From the standpoint of source credibility, Lavelle mainly handles Alisson-related matters, so his comments on Van Dijk’s status are more likely incidental “cross-talk within the circle” than official club messaging. Still, with Liverpool openly in a rebuild and several veteran/core players already confirmed to leave, outsiders will naturally read “about to leave” as: there may already be some undisclosed understanding between the club and the captain, or at least strong directional signals reaching the agent side.
推演:夏窗走向与胜负手
Taken together, the public information so far suggests at least three parallel threads in Liverpool’s summer window.
First, clearing out and refreshing the squad is the main theme.
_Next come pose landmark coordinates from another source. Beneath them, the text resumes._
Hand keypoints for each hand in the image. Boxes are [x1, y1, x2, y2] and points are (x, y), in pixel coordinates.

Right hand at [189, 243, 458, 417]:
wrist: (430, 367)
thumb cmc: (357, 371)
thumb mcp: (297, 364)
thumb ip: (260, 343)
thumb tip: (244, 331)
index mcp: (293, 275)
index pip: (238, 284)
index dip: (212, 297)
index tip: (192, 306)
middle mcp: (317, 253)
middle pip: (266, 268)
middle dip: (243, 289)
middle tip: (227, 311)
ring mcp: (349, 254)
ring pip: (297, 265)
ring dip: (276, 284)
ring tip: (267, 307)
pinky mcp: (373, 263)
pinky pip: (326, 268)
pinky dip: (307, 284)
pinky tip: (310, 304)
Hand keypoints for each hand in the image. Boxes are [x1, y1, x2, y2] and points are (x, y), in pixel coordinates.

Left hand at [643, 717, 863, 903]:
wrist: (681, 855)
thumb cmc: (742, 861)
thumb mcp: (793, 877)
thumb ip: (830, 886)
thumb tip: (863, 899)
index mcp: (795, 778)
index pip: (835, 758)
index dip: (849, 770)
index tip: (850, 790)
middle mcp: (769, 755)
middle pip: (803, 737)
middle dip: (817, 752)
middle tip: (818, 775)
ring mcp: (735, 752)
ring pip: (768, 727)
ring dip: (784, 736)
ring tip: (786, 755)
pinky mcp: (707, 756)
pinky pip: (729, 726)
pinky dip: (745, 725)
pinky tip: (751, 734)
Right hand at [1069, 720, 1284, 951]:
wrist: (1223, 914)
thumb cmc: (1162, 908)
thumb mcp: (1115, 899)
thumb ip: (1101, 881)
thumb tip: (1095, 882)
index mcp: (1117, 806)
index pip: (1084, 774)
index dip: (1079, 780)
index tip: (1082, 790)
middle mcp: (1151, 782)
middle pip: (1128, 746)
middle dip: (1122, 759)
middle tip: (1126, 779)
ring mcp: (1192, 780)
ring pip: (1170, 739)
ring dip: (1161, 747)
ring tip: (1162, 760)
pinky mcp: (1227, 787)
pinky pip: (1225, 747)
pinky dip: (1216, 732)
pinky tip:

Free departures, players in contract years, and a new manager’s evaluation period overlap, so the scale of squad movement is likely to exceed a normal offseason. If Van Dijk and Alisson mark a concentrated exit of the “champions-cycle core.”
Second, there is a compromise path of “stay one more year, then talk again” at goalkeeper. Alisson’s personal preference and the club’s wish to keep him are not necessarily at odds—Juventus have the player’s intent, Liverpool retain short-term immediate quality, and a transfer after 2026 remains possible. The key variables are whether Juventus accept a delayed deal and whether the fee meets Liverpool’s valuation.
Third, recruitment must match departures. If wing targets such as Diomande are secured, they need to complement potential gaps in defense and at goalkeeper. Iraola is reportedly circling four wingers, and the front-line rebuild is taking shape; if the back line is refreshed at the same time, it will test the sporting director’s priority ordering under a limited budget.
结语:震荡之夏,信息仍待落地
Lavelle's interview tied the Van Dijk and Alisson storylines into a single narrative—Juventus's "bold bid" for Alisson, a personal agreement, and the captain's "imminent departure" side story together sketch a picture of a deep Liverpool rebuild. What bears emphasizing is that, as of current reporting, Van Dijk's departure has not been confirmed by the club or the player himself; on Alisson's side, a tug-of-war persists between a "personal agreement" and the "club's hope to keep him for one more year."
For fans and observers, the real watershed will come with official statements and medical announcements, in whatever order those arrive. Until then, this tidbit an agent "casually" let slip is better treated as a piece of the puzzle for understanding Liverpool's summer-window logic than as a settled conclusion. Anfield's turbulent summer has only just begun; each subsequent deal or decision to stay will redefine the first cornerstone of the Iraola era.